MédiasLes Chroniques CinémaEDDINGTON de Ari Aster

EDDINGTON de Ari Aster

Eddington, petite ville tranquille du Nouveau Mexique vit à l’heure du covid et des théories complotistes. C’est un condensé des Etats-Unis d’Amérique où s’expriment tous les maux du moment : les « antivax » s’opposent aux « antifa » et vice versa. Au cœur de l’action, il y a le shérif qui pense que sa communauté rurale est à l’abri de tout cela. La réalité le rattrape violemment et comme nous sommes aux Etats-Unis, c’est sanglant. 

EDDINGTON de Ari Aster. Etats-Unis d’Amérique, 2025, 2h27. Avec Joaquin Phoenix, Pedro Pascal, Emma Stone, Austin Robert Butler. Sélection officielle Festival de Cannes 2025

Critique d’Anne Le Cor, SIGNIS France

Mai 2020, une confrontation entre le shérif et le maire d’Eddington met le feu aux poudres en montant les habitants les uns contre les autres. Entre progressistes et conservateurs, deux camps s’affrontent, mais la dispute va bien au-delà de ça et ce sont bien deux Amériques qui s’opposent. La politique nationale prend le pas sur la quiétude locale et le meurtre raciste de George Floyd enflamme la jeunesse blanche qui se révolte contre ses propres privilèges et rejoint le mouvement Black Lives Matter

Joaquin Phoenix, dans le rôle du shérif « antivax » qui perd le contrôle et est confronté à une réalité qui le dépasse, tient le film de bout en bout. Sa prestation époustouflante reflète la paranoïa d’une certaine Amérique qui s’enferme dans ses contre-vérités, quitte à se détruire elle-même en basculant dans l’ultra violence. Face à lui, Pedro Pascal campe un maire progressiste qui garde les pieds sur terre et se soucie d’écologie. Le côté irrationnel du shérif lui échappe et il ne voit pas venir son « pétage de plomb » après une humiliation publique.

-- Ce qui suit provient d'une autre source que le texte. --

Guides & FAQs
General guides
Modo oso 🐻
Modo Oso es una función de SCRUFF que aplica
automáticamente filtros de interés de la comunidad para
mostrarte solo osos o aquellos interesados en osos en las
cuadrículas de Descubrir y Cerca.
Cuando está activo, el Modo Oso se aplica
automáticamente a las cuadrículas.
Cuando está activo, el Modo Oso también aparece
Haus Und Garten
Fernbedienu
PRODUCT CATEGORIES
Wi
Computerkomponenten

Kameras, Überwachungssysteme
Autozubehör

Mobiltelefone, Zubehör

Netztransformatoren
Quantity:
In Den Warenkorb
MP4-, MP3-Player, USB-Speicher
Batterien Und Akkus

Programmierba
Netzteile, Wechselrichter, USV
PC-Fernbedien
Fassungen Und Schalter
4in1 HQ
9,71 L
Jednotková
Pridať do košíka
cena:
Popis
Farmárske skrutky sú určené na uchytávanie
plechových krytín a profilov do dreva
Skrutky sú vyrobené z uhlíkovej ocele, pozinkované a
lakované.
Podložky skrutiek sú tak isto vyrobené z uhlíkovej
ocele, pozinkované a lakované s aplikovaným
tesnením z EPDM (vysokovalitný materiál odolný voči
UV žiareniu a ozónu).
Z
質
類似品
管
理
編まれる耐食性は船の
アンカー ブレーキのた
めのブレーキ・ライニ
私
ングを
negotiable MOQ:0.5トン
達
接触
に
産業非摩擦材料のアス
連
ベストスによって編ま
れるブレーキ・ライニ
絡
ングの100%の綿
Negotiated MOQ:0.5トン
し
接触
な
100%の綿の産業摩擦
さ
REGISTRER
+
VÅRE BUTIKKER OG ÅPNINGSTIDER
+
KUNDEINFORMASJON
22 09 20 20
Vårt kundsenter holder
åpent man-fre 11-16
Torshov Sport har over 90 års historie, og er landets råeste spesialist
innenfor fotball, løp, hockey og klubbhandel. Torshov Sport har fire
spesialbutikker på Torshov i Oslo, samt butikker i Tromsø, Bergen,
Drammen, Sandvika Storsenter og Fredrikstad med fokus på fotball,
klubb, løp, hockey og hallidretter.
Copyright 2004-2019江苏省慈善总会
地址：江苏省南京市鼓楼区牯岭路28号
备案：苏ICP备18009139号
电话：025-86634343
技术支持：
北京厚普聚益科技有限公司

Les personnages secondaires manquent un peu de substance parfois, que ce soit Louise, la femme du shérif, incarnée par Emma Stone, qui quitte son mari pour suivre un jeune gourou, campé par Austin Butler. Les dérives sectaires semblent être le pendant des théories du complot, en ce qu’elles attirent des êtres souvent fragiles psychologiquement. Ces personnages apportent cependant un côté pittoresque et décalé qui accentue la folie ambiante.

Le réalisateur, pourtant new-yorkais d’origine, connaît bien le Nouveau Mexique. Il a passé du temps à repérer les lieux adéquats et il expose la spécificité des pueblos, ces terres tribales indigènes qui fonctionnent de manière parallèle avec leur propre police et leurs propres lois. L’officier indien interprété par William Belleau apporte, par contraste, rationalité et vérité face à un monde occidental disjoncté. Les tensions sociales entre les différentes communautés – hispaniques, blanches, noires et amérindiennes – sont palpables et reflètent les réalités d’une société américaine fracturée dans laquelle le racisme reste profondément ancré. Même la ruralité n’offre pas de sanctuaire face à la décomposition généralisée.

Si les armes à feu sont omniprésentes, elles ont de la concurrence désormais avec les téléphones portables, outils de manipulation de la société. On les dégaine avec tout autant de dextérité que les cowboys autrefois maniaient les Colts. Ils sont les nouvelles armes de communication massive, vecteurs par lesquels passent les vérités et contre-vérités sur un même plan d’égalité et avec un manque total de recul sur les événements.

Eddington est un western moderne qui met face à face deux visions opposées de l’Amérique contemporaine. À travers son film, le réalisateur Ari Aster revisite le genre et dénonce frontalement toutes les psychoses des Etats-Unis de Trump, de l’origine du covid aux revendications des minorités, en passant par l’obsession des armes à feu. C’est un portrait au vitriol d’un pays en perdition, au bord du suicide collectif, mais qui se relève de tout et poursuit sa marche en avant.